Document -

↓

Mount Van Hoevenberg Hiking Guide Important Information
2.2 Miles To The Summit
2.2 Miles Back Down
Note: The information is just an approximation.
Start Of The Journey
I knew from the silence that anything could happen here. There was stillness in the air and could not find a single trace of people on the trail. The wind did not blow, the forest did not dance, the birds did not chirp, even the clouds did not seem to move. I started the hike late, around 3 PM, it was not the smartest thing to do as I felt the sun’s warmth slowly disappearing and my apprehension grew minute after minute. Darkness over unknown land could mean anything and would not want to find out what lurks behind the shadows in the night. I looked at my phone, checked the weather, there was a chance of shower around 6 PM. I trudged on. My circumstance was not the best I could have had but I was prepared to receive it and prepared to work my way through it. At least, I hoped I was.

↑

What you will do - Continue the Mount Van Hoevenberg hiking account from its last sentence.

Stored data -
↓

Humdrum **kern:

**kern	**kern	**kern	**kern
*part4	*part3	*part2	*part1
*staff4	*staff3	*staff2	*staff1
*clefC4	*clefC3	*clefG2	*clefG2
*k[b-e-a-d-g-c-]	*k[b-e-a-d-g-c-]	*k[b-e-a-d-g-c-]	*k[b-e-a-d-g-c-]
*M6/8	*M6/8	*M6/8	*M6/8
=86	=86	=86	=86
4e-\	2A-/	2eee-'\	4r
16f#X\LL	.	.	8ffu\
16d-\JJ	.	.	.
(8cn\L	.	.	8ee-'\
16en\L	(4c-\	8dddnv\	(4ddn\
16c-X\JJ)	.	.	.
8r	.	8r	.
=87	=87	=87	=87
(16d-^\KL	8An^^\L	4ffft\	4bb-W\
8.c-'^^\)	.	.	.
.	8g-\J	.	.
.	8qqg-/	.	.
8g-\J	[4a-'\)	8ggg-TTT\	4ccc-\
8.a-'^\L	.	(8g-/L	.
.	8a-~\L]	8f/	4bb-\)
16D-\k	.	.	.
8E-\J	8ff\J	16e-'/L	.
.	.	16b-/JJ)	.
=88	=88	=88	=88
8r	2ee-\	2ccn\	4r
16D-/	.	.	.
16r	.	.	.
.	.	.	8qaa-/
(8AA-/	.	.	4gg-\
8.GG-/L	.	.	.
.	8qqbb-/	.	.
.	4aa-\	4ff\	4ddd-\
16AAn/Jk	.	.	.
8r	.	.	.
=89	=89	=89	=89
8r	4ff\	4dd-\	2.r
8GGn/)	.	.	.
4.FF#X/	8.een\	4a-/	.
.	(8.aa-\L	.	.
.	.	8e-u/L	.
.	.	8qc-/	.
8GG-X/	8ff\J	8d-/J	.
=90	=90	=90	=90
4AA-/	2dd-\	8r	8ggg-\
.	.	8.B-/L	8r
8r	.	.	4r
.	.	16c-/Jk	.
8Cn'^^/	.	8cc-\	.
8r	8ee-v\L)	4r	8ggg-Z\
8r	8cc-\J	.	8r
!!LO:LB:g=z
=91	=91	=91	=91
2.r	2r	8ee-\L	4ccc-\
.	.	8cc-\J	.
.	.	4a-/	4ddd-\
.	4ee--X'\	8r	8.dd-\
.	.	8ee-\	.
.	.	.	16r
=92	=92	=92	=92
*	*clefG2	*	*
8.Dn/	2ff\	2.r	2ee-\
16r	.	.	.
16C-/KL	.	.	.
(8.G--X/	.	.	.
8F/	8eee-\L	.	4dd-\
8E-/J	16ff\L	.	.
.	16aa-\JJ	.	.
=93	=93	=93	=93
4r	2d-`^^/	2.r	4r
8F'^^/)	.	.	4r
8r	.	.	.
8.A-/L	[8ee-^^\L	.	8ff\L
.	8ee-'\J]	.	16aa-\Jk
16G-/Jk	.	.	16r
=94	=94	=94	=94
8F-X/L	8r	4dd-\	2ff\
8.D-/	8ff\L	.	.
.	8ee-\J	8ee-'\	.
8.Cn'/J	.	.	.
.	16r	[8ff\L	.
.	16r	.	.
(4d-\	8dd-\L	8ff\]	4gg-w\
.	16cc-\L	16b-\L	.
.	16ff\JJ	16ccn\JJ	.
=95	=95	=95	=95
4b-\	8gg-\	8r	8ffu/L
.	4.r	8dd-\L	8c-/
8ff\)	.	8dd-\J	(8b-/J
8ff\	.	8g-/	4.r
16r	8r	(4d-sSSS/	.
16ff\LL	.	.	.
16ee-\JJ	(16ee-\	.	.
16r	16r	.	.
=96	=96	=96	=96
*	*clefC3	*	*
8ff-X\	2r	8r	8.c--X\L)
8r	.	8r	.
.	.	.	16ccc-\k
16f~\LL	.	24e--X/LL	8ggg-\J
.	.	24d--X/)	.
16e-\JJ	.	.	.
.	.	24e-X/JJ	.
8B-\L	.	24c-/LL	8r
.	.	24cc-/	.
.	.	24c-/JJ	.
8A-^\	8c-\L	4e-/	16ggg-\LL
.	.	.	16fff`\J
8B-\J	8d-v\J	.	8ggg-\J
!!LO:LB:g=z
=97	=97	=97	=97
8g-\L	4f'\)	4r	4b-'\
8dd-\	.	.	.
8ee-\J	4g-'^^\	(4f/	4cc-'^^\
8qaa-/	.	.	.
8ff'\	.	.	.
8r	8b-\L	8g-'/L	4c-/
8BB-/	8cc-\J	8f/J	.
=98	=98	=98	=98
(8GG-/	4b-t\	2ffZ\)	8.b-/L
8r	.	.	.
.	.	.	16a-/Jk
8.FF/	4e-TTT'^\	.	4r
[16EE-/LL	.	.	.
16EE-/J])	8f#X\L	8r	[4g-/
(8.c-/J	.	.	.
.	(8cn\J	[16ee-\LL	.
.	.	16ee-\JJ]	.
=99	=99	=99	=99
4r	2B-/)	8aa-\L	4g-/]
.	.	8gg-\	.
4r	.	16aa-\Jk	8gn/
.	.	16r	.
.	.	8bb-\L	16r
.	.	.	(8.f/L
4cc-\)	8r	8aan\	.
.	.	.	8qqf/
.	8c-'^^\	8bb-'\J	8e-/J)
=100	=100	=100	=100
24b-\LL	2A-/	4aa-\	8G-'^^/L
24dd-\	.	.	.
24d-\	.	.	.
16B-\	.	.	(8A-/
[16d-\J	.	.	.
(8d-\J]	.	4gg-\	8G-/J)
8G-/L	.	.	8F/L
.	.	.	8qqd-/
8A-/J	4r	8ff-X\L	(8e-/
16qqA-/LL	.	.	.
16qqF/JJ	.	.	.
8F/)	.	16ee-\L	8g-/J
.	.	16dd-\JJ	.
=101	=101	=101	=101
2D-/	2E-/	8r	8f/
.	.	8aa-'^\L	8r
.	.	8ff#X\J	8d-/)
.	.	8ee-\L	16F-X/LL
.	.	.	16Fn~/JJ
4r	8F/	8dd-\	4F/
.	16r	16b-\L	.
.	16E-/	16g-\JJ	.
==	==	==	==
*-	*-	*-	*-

↑

Task answer -
I picked up the pace, once inside the forest, the light grew dimmer as if it was being engulfed by the darkness. The gigantic tall trees blocked the rays of the sun, leaving the trail with shadows and ghostly figures at the corner of my eyes. I walked turning and listening to the stealthy shadowy woodland noises, rattling of the bushes, falling of branches, wind humming its way to the forest, stones rolling down the path, and various noises I could not make out of. I was alone and my mind often turned to the shadowy black shapes near the trees that seemed to be following me.
Danger is always real whenever a person is hiking. It is part of the unknown. Bears, snakes, animals, other people, weather and etc., all can bring misfortune to anyone who underestimates them. I checked my bag, I had lots of sandwiches, 2 high powered flashlights for night time, 1 spare battery for my phone, a power bank, ropes, a mace meant for bears, a small rain poncho, maps, a horn and a small bag of first aid kit. I was prepared. At least, I think I was. I had to be, my life may depend on it.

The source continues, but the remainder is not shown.